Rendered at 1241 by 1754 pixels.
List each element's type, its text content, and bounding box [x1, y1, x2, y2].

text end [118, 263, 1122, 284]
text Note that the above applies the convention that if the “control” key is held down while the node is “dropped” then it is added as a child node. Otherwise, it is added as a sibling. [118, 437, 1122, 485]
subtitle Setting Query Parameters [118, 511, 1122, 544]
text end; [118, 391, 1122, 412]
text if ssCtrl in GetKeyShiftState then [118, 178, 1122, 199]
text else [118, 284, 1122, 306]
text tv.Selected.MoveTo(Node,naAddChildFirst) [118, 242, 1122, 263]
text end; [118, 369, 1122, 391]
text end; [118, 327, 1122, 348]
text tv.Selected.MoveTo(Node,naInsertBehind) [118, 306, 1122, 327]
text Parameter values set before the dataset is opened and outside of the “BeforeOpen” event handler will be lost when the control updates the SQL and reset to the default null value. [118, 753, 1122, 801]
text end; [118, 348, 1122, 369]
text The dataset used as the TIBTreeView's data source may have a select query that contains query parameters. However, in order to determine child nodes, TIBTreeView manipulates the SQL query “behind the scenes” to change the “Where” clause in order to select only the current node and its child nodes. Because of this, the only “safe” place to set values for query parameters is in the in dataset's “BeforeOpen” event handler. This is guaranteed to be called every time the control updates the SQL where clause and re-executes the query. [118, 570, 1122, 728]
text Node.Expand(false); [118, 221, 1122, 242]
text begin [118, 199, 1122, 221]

## Set exercise
Return every row above, reproducing each line exactly as it appears.

## Result of the exercise
Rendered at 1241 by 1754 pixels.
List each element's type, its text content, and bounding box [x1, y1, x2, y2].

text end [118, 263, 1122, 284]
text Note that the above applies the convention that if the “control” key is held down while the node is “dropped” then it is added as a child node. Otherwise, it is added as a sibling. [118, 437, 1122, 485]
subtitle Setting Query Parameters [118, 511, 1122, 544]
text end; [118, 391, 1122, 412]
text if ssCtrl in GetKeyShiftState then [118, 178, 1122, 199]
text else [118, 284, 1122, 306]
text tv.Selected.MoveTo(Node,naAddChildFirst) [118, 242, 1122, 263]
text end; [118, 369, 1122, 391]
text end; [118, 327, 1122, 348]
text tv.Selected.MoveTo(Node,naInsertBehind) [118, 306, 1122, 327]
text Parameter values set before the dataset is opened and outside of the “BeforeOpen” event handler will be lost when the control updates the SQL and reset to the default null value. [118, 753, 1122, 801]
text end; [118, 348, 1122, 369]
text The dataset used as the TIBTreeView's data source may have a select query that contains query parameters. However, in order to determine child nodes, TIBTreeView manipulates the SQL query “behind the scenes” to change the “Where” clause in order to select only the current node and its child nodes. Because of this, the only “safe” place to set values for query parameters is in the in dataset's “BeforeOpen” event handler. This is guaranteed to be called every time the control updates the SQL where clause and re-executes the query. [118, 570, 1122, 728]
text Node.Expand(false); [118, 221, 1122, 242]
text begin [118, 199, 1122, 221]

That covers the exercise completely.